While quantitative evaluations are helpful, we believe that qualitative evaluations are just as, if not more important, to ensure that the outputs are actually applicable to navigating an airport. To evaluate this quality, we manually reviewed the outputs of each of our models on a random subset of images for conciseness, informativeness, and accuracy. Given the similarities observed between the 2 gpt-4o models, we only annotated gpt-4o and not gpt-4o mini to save time.
For this human evaluation, we created a scoring rubric for each metric and had multiple annotators evaluate the outputs for each model to ensure sufficient inter-annotator agreement. Interestingly, we found that gpt-4o performed highly for informativeness and accuracy, but for conciseness, it failed to follow our prompting instructions to output responses of less than three sentences. However, it was much more accurate than llama3 and BLIP.

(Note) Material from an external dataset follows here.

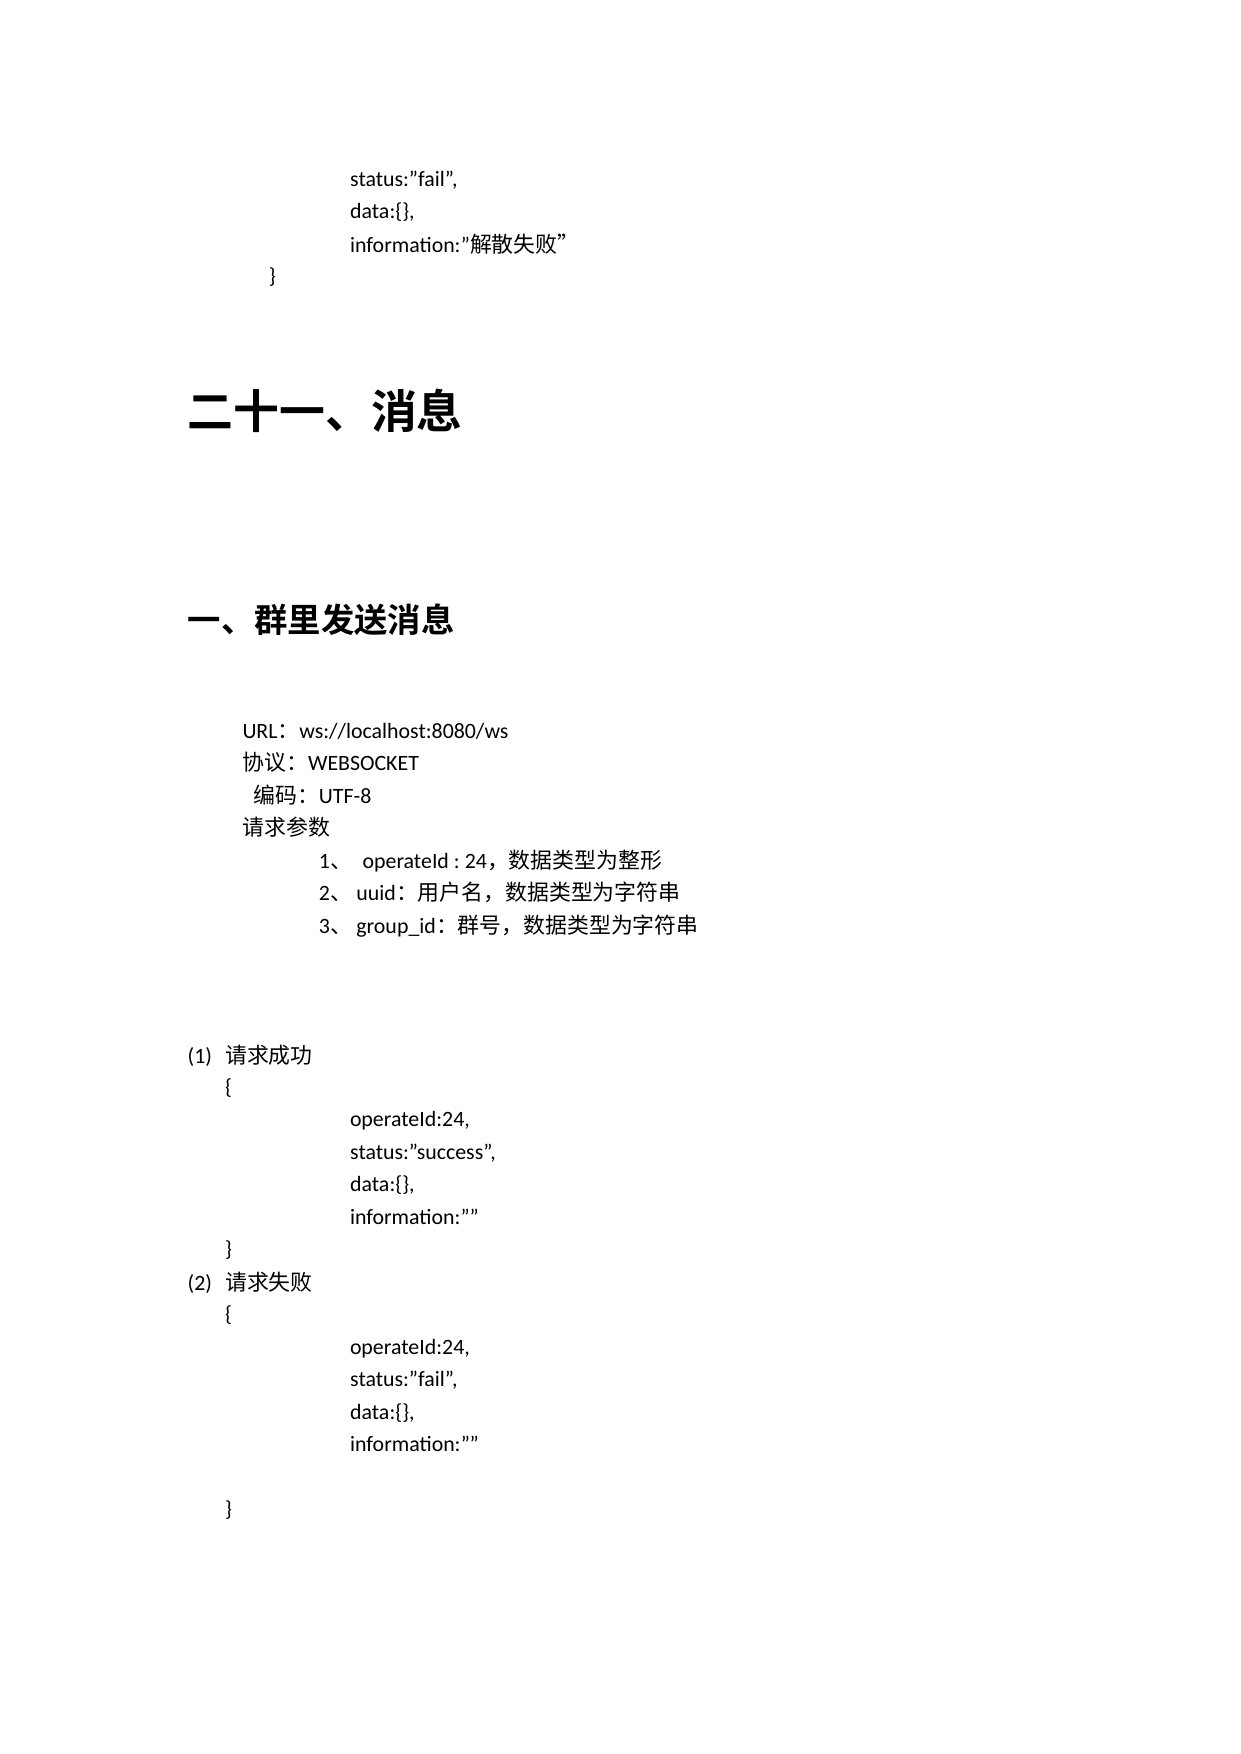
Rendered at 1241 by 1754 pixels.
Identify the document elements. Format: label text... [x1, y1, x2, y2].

Next, we checked the random subset of model outputs to see whether each model successfully identified key vision accessibility features when they were present in a given image, as we instructed in our prompts. For example, if a tactile yellow guide strip was present in the image, our models should have identified them in the descriptions.
In one example, we found that all four models mentioned a hand railing feature. However, BLIP failed to mention the tactile guide strip and other important information, including the moving walkway and signage.
Next, we reviewed another important qualitative feature of our models: whether they can detect when a photo contains insufficient information for navigation. For example, given an image of a ceiling, we expect the models to ask for more information as we instructed them to do in our prompts. In this case, we found that other than BLIP, all three models mentioned the lack of relevant navigation information in the given image. However, Llama3 didn't request another image. In this same description, we found that Llama3 suggested asking airport staff for assistance. While this isn’t bad advice, it is interesting that the model recommends this, given that it goes against our mission of increasing the independence of visually impaired travelers.